High Court grants injunction over Greyhound waste dispute
Company says it regrets unofficial industrial action by collection crews in Dublin
Staff at Greyhound claim they have been locked out by the company in a dispute over pay. Photograph: David Sleator/The Irish Times
The High Court has granted a temporary injunction preventing workers blocking trucks entering and leaving a premises of a waste disposal company that collects 110,000 household’s bins in Dublin.
The court heard the workers placed a blockade outside Greyhound Recycling’s depot in Clondalkin, Dublin as part of a dispute with their employer over pay.
The company claims the unofficial action is illegal and sought the orders after one person was injured after being struck by a bin lorry.
Today at the High Court Mr Justice Max Barrett granted the company a temporary injunction preventing sixty
Greyhound employees, the trade union Siptu (which represents Greyhound’s workers) and anyone who has notice of the orders from interfering with access and egress from the plant.
The order was granted on an ex parte basis (where only one side was represented in court).
The matter was adjourned to Thursday of this week. Earlier the judge remarked after viewing video footage of the protest that the workers’ actions seemed “perfectly peaceful”.
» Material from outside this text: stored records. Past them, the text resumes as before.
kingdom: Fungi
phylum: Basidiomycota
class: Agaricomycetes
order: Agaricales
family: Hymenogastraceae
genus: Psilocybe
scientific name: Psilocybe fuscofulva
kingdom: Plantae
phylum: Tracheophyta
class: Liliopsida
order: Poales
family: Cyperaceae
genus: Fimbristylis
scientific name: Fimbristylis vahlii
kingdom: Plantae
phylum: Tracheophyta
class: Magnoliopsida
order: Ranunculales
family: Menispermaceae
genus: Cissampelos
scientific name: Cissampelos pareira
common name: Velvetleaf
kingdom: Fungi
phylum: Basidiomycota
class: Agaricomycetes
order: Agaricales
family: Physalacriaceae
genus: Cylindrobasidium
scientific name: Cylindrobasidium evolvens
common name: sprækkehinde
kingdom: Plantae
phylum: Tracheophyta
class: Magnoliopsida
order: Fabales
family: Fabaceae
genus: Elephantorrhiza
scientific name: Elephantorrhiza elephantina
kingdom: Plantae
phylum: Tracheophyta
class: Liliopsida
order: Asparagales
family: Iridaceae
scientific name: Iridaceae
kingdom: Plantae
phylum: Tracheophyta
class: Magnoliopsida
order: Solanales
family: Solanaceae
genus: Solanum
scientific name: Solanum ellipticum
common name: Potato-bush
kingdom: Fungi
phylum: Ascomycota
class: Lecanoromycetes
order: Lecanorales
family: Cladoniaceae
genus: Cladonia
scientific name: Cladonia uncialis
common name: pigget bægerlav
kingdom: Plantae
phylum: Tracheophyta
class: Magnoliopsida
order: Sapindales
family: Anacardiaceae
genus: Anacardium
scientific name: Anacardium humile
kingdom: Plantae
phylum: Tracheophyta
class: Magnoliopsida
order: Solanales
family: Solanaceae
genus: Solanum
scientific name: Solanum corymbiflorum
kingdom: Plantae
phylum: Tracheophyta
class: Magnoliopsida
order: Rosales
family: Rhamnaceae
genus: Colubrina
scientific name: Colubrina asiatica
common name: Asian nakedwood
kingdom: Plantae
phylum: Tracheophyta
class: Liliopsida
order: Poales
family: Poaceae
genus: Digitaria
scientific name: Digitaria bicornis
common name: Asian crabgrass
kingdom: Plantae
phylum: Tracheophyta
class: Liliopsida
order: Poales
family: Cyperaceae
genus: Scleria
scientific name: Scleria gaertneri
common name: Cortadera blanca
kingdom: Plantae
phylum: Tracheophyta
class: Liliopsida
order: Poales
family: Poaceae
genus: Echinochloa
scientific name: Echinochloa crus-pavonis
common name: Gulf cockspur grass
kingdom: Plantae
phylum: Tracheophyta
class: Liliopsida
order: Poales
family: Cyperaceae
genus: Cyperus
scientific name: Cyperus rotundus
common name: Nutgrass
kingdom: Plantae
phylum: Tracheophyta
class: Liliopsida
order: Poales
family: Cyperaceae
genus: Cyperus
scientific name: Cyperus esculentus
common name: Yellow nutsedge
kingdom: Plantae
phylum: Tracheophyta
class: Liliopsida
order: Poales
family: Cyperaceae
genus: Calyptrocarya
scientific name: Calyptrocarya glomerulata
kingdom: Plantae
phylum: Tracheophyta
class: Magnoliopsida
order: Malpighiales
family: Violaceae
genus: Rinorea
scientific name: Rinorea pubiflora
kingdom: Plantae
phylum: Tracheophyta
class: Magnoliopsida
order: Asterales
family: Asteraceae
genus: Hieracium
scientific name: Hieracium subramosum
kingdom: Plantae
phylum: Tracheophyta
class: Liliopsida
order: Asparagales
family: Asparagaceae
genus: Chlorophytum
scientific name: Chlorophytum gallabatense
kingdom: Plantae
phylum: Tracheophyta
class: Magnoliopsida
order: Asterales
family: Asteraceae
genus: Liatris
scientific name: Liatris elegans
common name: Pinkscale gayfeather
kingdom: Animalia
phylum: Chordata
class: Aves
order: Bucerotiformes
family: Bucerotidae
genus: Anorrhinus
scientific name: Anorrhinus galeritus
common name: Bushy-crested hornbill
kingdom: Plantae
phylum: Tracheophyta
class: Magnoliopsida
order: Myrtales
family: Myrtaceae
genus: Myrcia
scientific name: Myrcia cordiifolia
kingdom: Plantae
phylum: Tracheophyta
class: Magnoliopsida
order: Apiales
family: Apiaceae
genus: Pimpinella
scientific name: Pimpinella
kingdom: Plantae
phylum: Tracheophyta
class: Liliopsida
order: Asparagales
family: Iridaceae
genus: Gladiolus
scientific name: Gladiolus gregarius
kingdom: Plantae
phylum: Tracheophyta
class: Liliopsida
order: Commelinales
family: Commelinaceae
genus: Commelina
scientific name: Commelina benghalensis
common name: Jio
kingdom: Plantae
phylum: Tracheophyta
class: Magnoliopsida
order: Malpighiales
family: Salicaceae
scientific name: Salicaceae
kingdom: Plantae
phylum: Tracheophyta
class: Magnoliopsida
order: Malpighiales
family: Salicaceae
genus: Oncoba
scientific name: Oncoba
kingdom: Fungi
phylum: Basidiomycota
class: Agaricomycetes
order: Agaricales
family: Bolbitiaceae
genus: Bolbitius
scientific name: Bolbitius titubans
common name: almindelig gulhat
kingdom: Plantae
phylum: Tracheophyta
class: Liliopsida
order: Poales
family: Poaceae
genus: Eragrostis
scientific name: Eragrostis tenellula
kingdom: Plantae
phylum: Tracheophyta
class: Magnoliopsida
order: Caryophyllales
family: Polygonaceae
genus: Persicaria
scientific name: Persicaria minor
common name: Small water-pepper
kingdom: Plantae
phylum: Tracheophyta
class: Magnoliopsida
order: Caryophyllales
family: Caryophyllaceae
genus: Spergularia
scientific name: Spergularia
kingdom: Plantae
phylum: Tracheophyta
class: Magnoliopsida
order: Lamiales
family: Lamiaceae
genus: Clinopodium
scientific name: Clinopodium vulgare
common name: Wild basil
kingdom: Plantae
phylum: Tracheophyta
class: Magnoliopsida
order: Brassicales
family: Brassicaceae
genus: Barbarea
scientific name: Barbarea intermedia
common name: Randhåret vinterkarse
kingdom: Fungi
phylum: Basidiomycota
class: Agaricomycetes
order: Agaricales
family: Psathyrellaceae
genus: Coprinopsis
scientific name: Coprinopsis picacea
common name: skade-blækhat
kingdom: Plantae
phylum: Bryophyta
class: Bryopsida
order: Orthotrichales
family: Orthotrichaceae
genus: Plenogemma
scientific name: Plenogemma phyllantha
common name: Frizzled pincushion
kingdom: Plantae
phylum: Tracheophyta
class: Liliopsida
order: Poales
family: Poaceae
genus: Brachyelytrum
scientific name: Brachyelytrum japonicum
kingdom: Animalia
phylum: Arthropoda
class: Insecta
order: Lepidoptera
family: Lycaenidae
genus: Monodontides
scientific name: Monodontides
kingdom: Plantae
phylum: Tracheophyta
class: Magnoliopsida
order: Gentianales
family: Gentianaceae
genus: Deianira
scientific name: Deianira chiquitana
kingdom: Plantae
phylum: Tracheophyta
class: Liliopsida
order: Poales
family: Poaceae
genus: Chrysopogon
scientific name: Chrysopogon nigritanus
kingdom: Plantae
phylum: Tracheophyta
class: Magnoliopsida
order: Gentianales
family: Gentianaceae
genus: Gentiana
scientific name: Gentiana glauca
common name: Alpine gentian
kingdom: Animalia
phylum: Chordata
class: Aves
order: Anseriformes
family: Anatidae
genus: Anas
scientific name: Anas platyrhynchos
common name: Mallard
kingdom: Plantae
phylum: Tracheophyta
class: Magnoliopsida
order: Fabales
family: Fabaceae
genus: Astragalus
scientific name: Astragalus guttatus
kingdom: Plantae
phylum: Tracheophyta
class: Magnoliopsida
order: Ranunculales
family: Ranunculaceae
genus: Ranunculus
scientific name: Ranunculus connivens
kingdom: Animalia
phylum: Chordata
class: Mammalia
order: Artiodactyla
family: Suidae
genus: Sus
Seeking the injunctions , barrister Louis McEntaggart BL for Greyhound said the blockade commenced at Greyhound’s depot early this morning when workers stood in front of lorries trying to enter and leave the facility at Knockmitten Lane, Clondalkin.
Cars were parked in a manner that was hindering bin trucks from getting in and out of the facility, counsel said.
Greyhound has a contract to collected 110,000 bins per week from households in Dublin.
As a result of the blockade, which the company says is unlawful and were contrary to the 1990 Industrial Relations Act, no collections were made today, he said.
Drivers of the bin lorries who attempted to get in and out of the depot were subject to intimidation by the protesters, counsel said.
The company had a major concern about health and safety. Already one person involved in the blockade was injured after being struck by a truck, counsel said Counsel said it also had concerns that what was occurring has been “mischaracterised” on social media.
The dispute had been called a lock out of workers on Facebook. Counsel said this was not the case, and that any employee who wished to return to work was perfectly entitled to do so.
Counsel said the workers action has arisen in a dispute over workers pay. It is accepted there is a trade dispute between Greyhound and its employees on the issue, which had gone before both the Labour Court and the Labour Relations Committee, counsel said.
Workers had held a meeting about the company’s restructuring plans last weekend. The company did not know the outcome of that meeting. While industrial action was on the agenda at the meeting Greyhound was not given any prior notice of any industrial action.